For Mysterium VPN, this is also about contributing a decentralized perspective to that conversation. We’re building infrastructure that is designed to be more resilient to censorship and centralized pressure, and it’s important to us that this approach is understood and represented in broader industry and policy discussions. Being part of VTI allows us to work alongside other providers, engage with policymakers, and help raise the bar for what users should expect from VPN services, not just in terms of technology, but in terms of accountability and trust.

i2Coalition: Which i2Coalition initiatives connect most deeply with your team’s ethos?

RC: Several i2Coalition initiatives resonate strongly with our team’s ethos, especially those around trust, responsibility, and building a healthier Internet ecosystem. The VPN Trust Initiative is the most obvious example, because it reflects our focus on being grounded in reality, guided by a strong moral compass, and committed to responsibly empowering users. It’s about setting clear expectations, building trust through transparency, and taking real ownership of the role VPN providers play in people’s digital lives.

Beyond that, initiatives like the Ethical Web Data Collection Initiative also connect closely with how we think about the Internet. They emphasize doing things the right way, not the easy way, and prioritizing long-term trust and healthy relationships over short-term gains.

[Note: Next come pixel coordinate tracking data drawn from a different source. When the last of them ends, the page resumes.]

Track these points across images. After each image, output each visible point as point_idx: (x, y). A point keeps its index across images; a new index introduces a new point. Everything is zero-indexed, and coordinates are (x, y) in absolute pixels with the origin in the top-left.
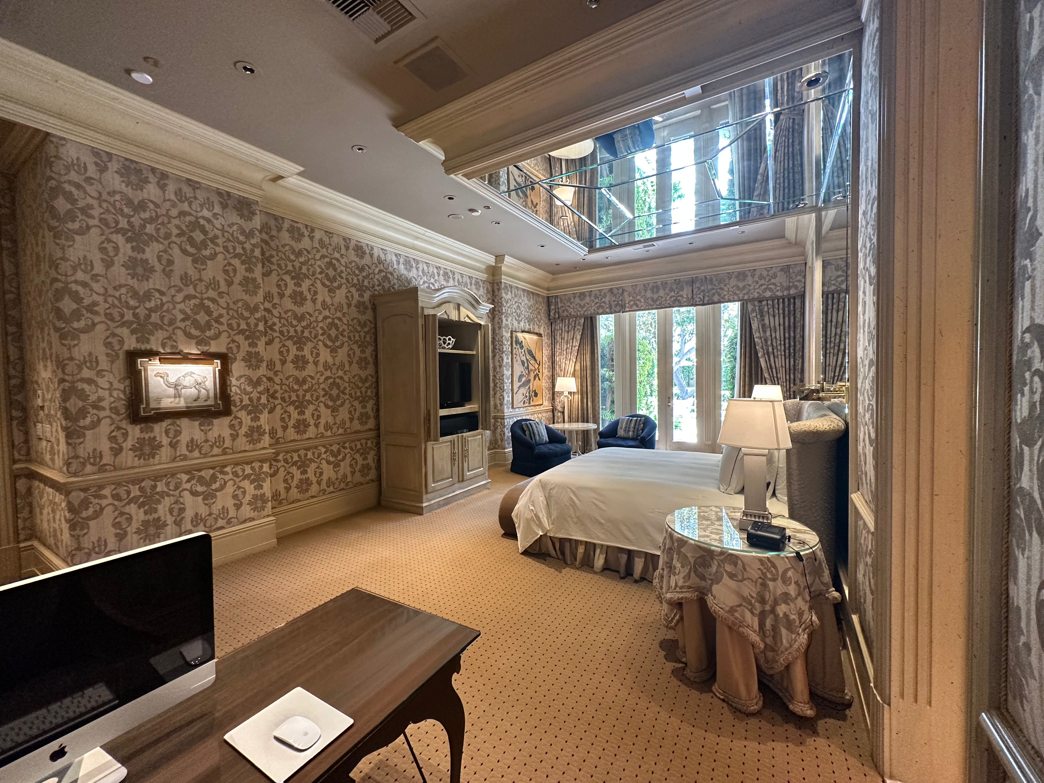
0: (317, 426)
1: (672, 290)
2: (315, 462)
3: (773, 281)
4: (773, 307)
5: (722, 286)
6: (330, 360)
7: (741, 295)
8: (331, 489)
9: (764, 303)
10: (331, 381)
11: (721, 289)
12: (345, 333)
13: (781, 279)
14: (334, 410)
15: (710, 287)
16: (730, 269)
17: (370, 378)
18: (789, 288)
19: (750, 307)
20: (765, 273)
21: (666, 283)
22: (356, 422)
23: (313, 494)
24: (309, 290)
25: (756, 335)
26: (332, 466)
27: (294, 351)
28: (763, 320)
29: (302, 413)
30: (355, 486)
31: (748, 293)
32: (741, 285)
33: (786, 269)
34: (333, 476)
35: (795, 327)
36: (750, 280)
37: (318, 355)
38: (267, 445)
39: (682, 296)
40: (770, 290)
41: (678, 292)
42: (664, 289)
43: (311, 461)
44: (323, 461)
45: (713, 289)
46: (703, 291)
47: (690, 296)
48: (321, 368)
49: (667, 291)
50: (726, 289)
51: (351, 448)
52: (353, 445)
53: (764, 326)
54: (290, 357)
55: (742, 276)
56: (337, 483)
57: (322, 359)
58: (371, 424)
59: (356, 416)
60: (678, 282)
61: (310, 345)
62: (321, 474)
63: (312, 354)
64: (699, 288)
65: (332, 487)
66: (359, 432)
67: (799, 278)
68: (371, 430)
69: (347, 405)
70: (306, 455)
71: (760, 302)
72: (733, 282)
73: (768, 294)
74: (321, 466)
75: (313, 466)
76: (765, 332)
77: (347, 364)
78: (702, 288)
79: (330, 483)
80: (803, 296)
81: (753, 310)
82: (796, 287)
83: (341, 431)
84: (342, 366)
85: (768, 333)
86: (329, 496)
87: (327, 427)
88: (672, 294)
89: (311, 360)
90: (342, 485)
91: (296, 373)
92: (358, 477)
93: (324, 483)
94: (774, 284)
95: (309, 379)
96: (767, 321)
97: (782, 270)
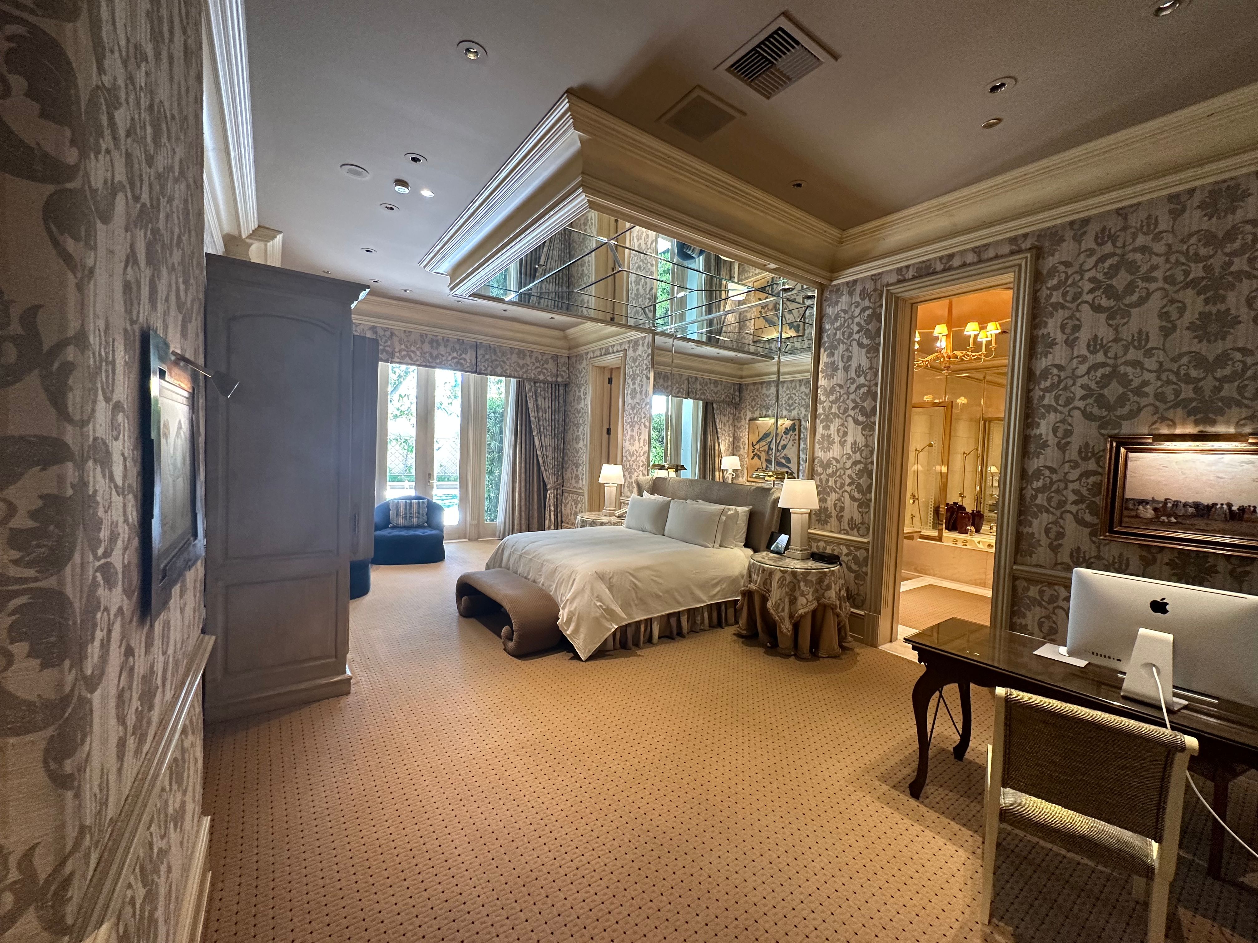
1: (454, 350)
3: (545, 366)
4: (544, 390)
5: (505, 359)
7: (521, 373)
9: (538, 385)
11: (504, 362)
13: (551, 366)
15: (494, 357)
16: (514, 344)
18: (557, 376)
19: (527, 387)
20: (540, 357)
21: (448, 340)
25: (532, 414)
28: (536, 401)
31: (526, 372)
32: (521, 362)
33: (555, 358)
35: (559, 412)
36: (528, 360)
39: (465, 360)
40: (544, 373)
41: (461, 355)
42: (446, 346)
45: (496, 360)
46: (487, 360)
47: (474, 361)
49: (449, 350)
50: (508, 363)
53: (537, 406)
55: (521, 353)
60: (461, 342)
64: (484, 356)
67: (564, 369)
71: (535, 383)
72: (514, 358)
73: (542, 377)
76: (538, 412)
78: (487, 357)
80: (566, 385)
81: (530, 390)
82: (562, 377)
85: (540, 414)
88: (455, 354)
94: (546, 369)
96: (539, 402)
97: (552, 358)
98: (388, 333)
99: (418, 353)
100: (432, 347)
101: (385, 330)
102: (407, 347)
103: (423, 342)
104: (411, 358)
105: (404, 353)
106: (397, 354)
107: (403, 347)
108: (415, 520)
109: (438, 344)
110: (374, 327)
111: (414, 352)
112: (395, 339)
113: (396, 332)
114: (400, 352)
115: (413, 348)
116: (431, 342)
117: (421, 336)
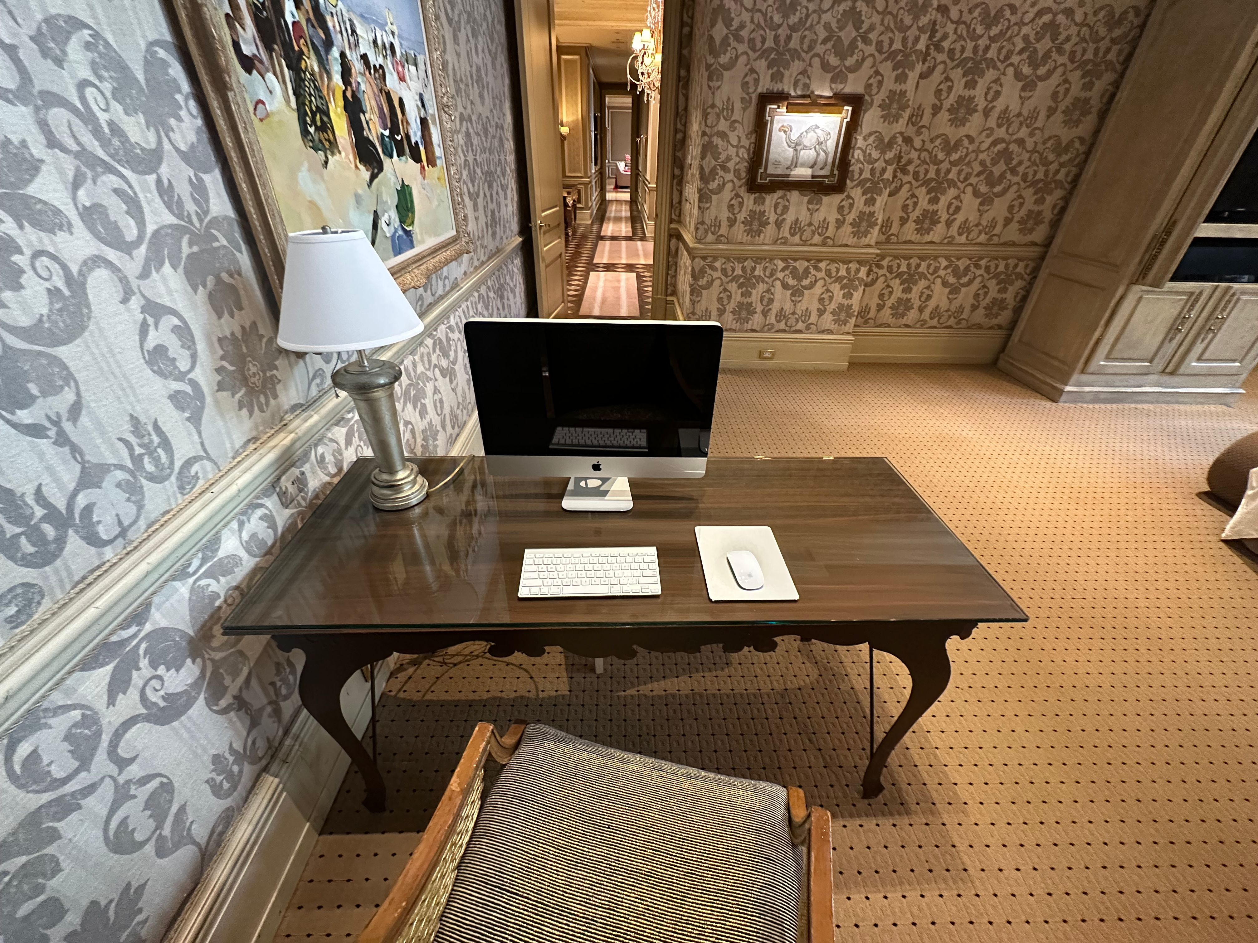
0: (949, 224)
2: (926, 278)
6: (1015, 106)
8: (935, 322)
10: (1001, 147)
12: (1068, 46)
14: (986, 201)
17: (1077, 144)
22: (1014, 226)
23: (909, 323)
26: (948, 290)
27: (959, 88)
29: (935, 200)
30: (968, 328)
34: (944, 304)
37: (997, 95)
38: (873, 243)
43: (923, 276)
44: (939, 281)
48: (992, 122)
51: (987, 269)
52: (992, 265)
54: (950, 101)
56: (946, 314)
57: (1000, 104)
58: (1039, 234)
59: (1017, 217)
61: (990, 75)
62: (929, 297)
63: (987, 94)
66: (1014, 244)
68: (1034, 244)
69: (1011, 195)
70: (918, 266)
74: (933, 286)
75: (923, 284)
77: (1043, 114)
79: (936, 313)
83: (983, 238)
84: (1034, 115)
86: (928, 331)
87: (964, 228)
89: (981, 106)
90: (952, 322)
91: (950, 130)
92: (979, 316)
93: (927, 312)
95: (966, 142)
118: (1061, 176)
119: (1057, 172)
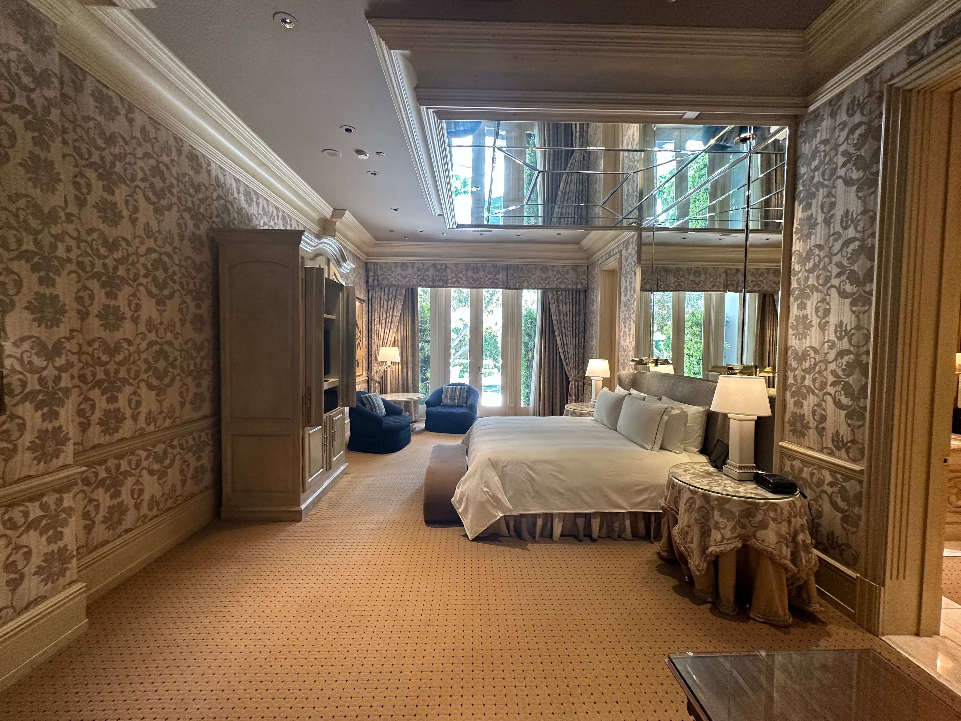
0: (135, 418)
1: (490, 273)
2: (131, 475)
3: (566, 276)
4: (566, 297)
5: (530, 275)
6: (155, 315)
7: (544, 285)
8: (155, 512)
9: (559, 293)
10: (156, 347)
11: (530, 277)
12: (176, 278)
13: (571, 276)
14: (160, 391)
15: (521, 275)
16: (537, 262)
17: (206, 344)
18: (577, 284)
19: (550, 295)
20: (561, 270)
21: (485, 266)
22: (188, 407)
23: (129, 526)
24: (127, 202)
25: (554, 318)
26: (156, 477)
27: (100, 296)
28: (558, 306)
29: (113, 399)
30: (185, 501)
31: (549, 283)
32: (544, 276)
33: (575, 268)
34: (157, 491)
35: (579, 314)
36: (550, 273)
37: (138, 307)
38: (70, 460)
39: (498, 279)
40: (565, 283)
41: (495, 276)
42: (483, 271)
43: (127, 474)
44: (145, 472)
45: (523, 277)
46: (515, 277)
47: (505, 280)
48: (142, 328)
49: (486, 273)
50: (533, 278)
51: (181, 446)
52: (183, 441)
53: (559, 310)
54: (95, 309)
55: (544, 269)
56: (163, 499)
57: (144, 314)
58: (207, 408)
59: (188, 400)
60: (495, 266)
61: (127, 290)
62: (141, 491)
63: (129, 305)
64: (513, 275)
65: (155, 509)
66: (191, 421)
67: (583, 277)
68: (205, 417)
69: (177, 383)
70: (118, 466)
71: (557, 292)
72: (538, 273)
73: (563, 286)
74: (141, 480)
75: (130, 481)
76: (560, 316)
77: (178, 323)
78: (515, 275)
79: (153, 502)
80: (586, 291)
81: (553, 298)
82: (582, 284)
83: (168, 422)
84: (172, 324)
85: (562, 318)
86: (152, 523)
87: (150, 418)
88: (490, 276)
89: (128, 314)
90: (170, 503)
91: (105, 335)
92: (190, 487)
93: (145, 505)
94: (567, 279)
95: (125, 345)
96: (561, 307)
97: (572, 268)
98: (443, 267)
99: (464, 279)
100: (474, 273)
101: (441, 265)
102: (456, 274)
103: (467, 270)
104: (459, 283)
105: (454, 280)
106: (450, 281)
107: (453, 275)
108: (457, 401)
109: (478, 270)
110: (435, 264)
111: (461, 278)
112: (449, 271)
113: (449, 265)
114: (452, 279)
115: (460, 275)
116: (473, 269)
117: (466, 265)
118: (205, 366)
119: (201, 363)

More broadly, the collaborative working groups within i2Coalition reflect the same “sharp and united” mindset we value internally: bringing different minds together, constructively engaging with policies and industry, and taking proactive responsibility for how critical Internet infrastructure evolves. Overall, what connects us to these initiatives is the same set of principles we try to live by as a team: staying grounded, acting with integrity, working together, and taking clear ownership of the impact our technology has on the wider Internet.

i2Coalition: Where does government policy interface with your work on a daily basis?

RC: Government policy intersects with our work mostly at the infrastructure and access layer. Regulations around data protection, privacy, platform responsibility, and telecommunications shape how services like ours can operate: where infrastructure can be hosted, and how users’ rights are protected. On a practical level, this means we’re constantly tracking changes in regulatory frameworks across different regions and making sure our products and processes are compliant without compromising our core principles of privacy and user control.

At the same time, some policies also show up in the form of censorship, blocking, or pressure on Internet services in certain markets. That reality directly informs our technical choices, especially our focus on decentralization and resilience.

So while we’re not a political organization, government policy is something we have to engage with every day, both to operate responsibly and to make sure we’re still delivering on our mission of keeping the Internet open and accessible.